As the Broad Institute authors note, "Mobile elements provide an elegant mechanism for distributing a common sequence across the genome, which can then be retained in locations where it confers advantageous regulatory functions to the host -- a process termed exaptation." In other words, new DNA signals in the genome do not need to evolve independently by random mutation at each site where they play an important role. Different DNA signals can be distributed to many sites by the biochemical systems that mobilize defined segments of DNA (mobile genetic elements) to new locations. In this way, evolution of the DNA signals embedded in the genome resembles genetic engineering more than a mutational random walk. The fact is that only fairly recent exaptations can be identified because the traces of the original mobile genetic elements tend to disappear with sequence changes over time. Thus, the >280,000 cases of mobile genetic element exaptation identified in the Lindblad-Toh et al. paper represent the lower limit of genome formatting by a process I dubbed "natural genetic engineering" twenty years ago (Shapiro 1992). Although conventional evolutionists have tended to ignore the importance of mobile genetic elements in evolution -- calling them "junk DNA" (Orgel 1980) -- and treat the well-documented cases of mobile genetic element exaptation as minor and accidental exceptions, the weight of evidence revealed by this article cannot be dismissed so easily.
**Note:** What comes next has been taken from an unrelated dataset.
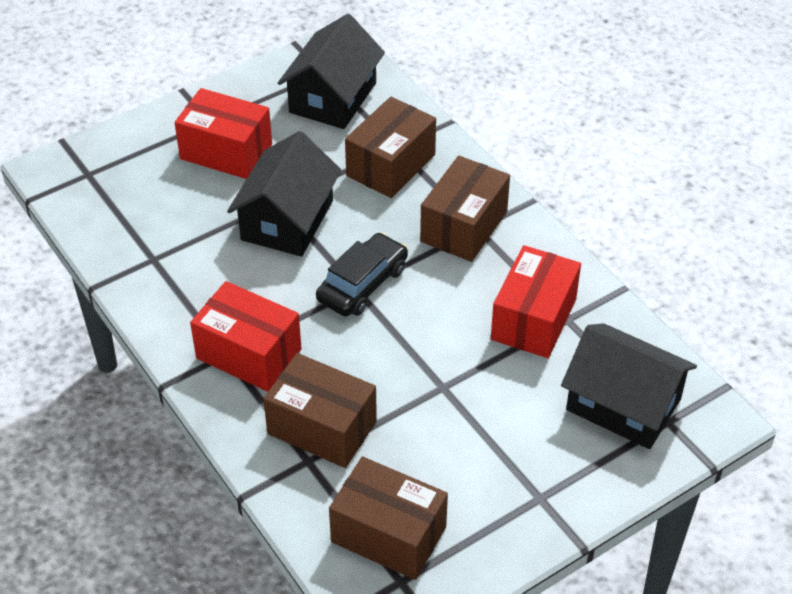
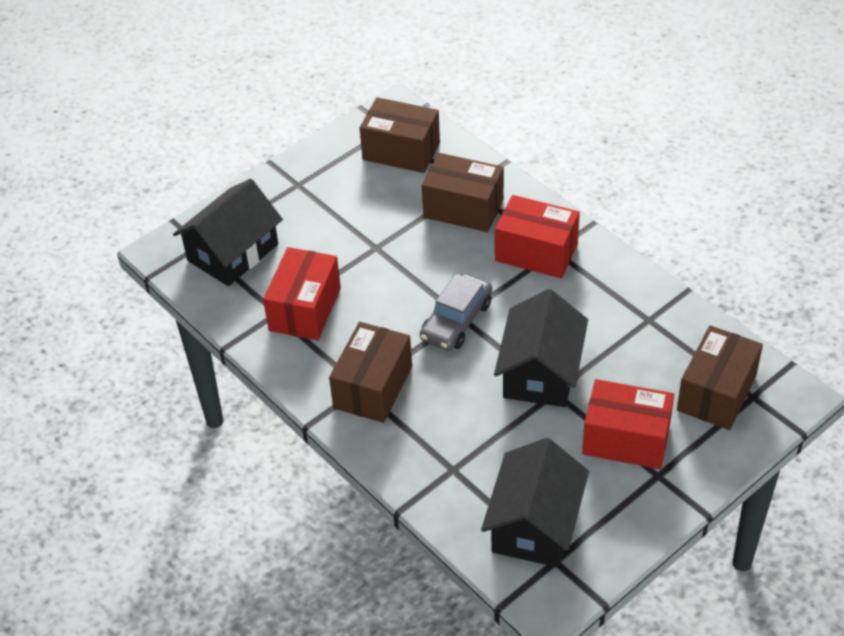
camera: 175 degrees right, 0 degrees up
(362, 284) = (456, 321): black car -> grey car
(390, 165) = (454, 445): brown box -> brown box (716, 393)
(623, 404) = (233, 252): black house -> black house turned 75 degrees counterclockwise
The idea that mobile genetic elements and natural genetic engineering are fundamental to genome evolution dates back to Barbara McClintock's work on what she called "controlling elements" (McClintock 1987). When she compared controlling elements to the recently discovered repressor-operator system of E. coli (McClintock 1961), her interpretation was widely rejected because DNA mobility was not considered important to the short-term regulation of protein synthesis and genome expression. This rejection notwithstanding, her "controlling elements" terminology now appears prescient in light of recent genomic discoveries. She considered mobile genetic elements as "controlling" elements in the genome because they altered the expression patterns of a particular genetic locus when they inserted into it. This is just what evolution needs to rewire genomic networks at times of evolutionary challenge, especially when similar changes have to occur at more than one locus (McClintock 1956).
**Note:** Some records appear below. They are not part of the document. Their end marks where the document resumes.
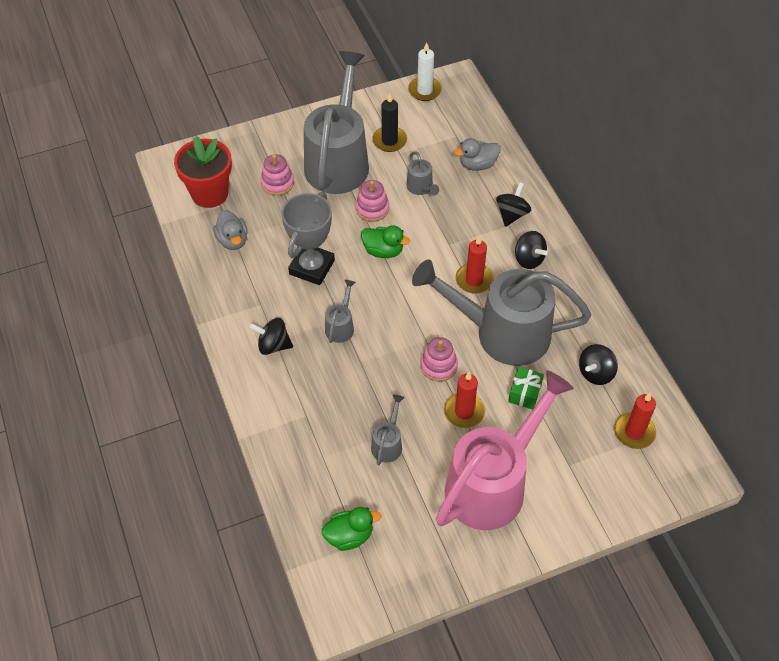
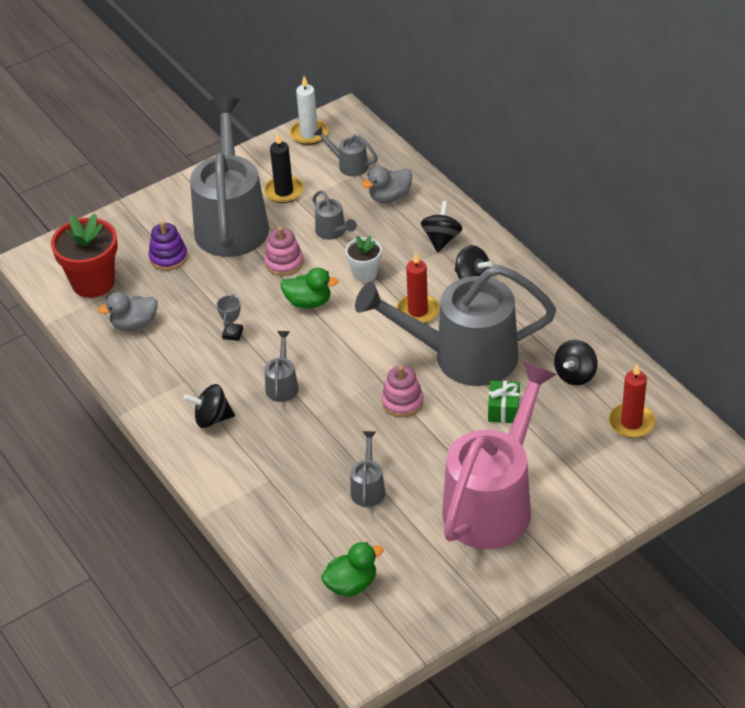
camera: 10 degrees left, 10 degrees down
(232, 240) = (134, 324): grey duck -> grey duck turned 105 degrees clockwise
(277, 183) = (168, 257): pink stacking toy -> purple stacking toy
(312, 267) = (232, 334): grey trophy -> grey trophy, size x0.43
(438, 234) = (365, 273): none -> white flower pot
(450, 127) = (349, 165): none -> grey watering can
(464, 412) = (443, 440): red candle -> none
There are many eye-opening consequences of the basic role that natural genetic engineering plays in the evolutionary process. We will explore these conceptual changes in future blogs. For the moment, it is deeply satisfying to note that intense genome sequence analysis has validated the work of McClintock and her many followers in the field of mobile genetic elements.

REFERENCES

Gould, S. J. and E. S. Vrba (1982). "Exaptation--a missing term in the science of form." Paleobiology 8(1): 4-15. http://www.jstor.org/stable/2400563 .
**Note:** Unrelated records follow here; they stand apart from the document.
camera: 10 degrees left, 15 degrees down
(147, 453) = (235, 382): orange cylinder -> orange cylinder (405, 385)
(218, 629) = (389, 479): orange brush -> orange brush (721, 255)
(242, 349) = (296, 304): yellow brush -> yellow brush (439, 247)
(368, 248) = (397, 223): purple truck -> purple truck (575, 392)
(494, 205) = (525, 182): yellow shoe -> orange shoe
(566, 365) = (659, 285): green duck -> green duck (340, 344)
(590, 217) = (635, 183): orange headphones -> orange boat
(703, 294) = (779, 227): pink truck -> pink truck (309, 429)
Lindblad-Toh, K., M. Garber, et al. (2011). "A high-resolution map of human evolutionary constraint using 29 mammals." Nature 478(7370): 476-482. http://www.ncbi.nlm.nih.gov/pubmed/21993624.
McClintock, B. (1956). "Intranuclear systems controlling gene action and mutation." Brookhaven Symp Biol(8): 58-74. http://www.ncbi.nlm.nih.gov/pubmed/13293421.
McClintock, B. (1961). "Some parallels between gene control systems in maize and in bacteria." American Naturalist 95: 265-277. http://www.jstor.org/stable/2458651.
McClintock, B. (1987). Discovery And Characterization of Transposable Elements: The Collected Papers of Barbara McClintock New York, Garland. ISBN 978-0824013912.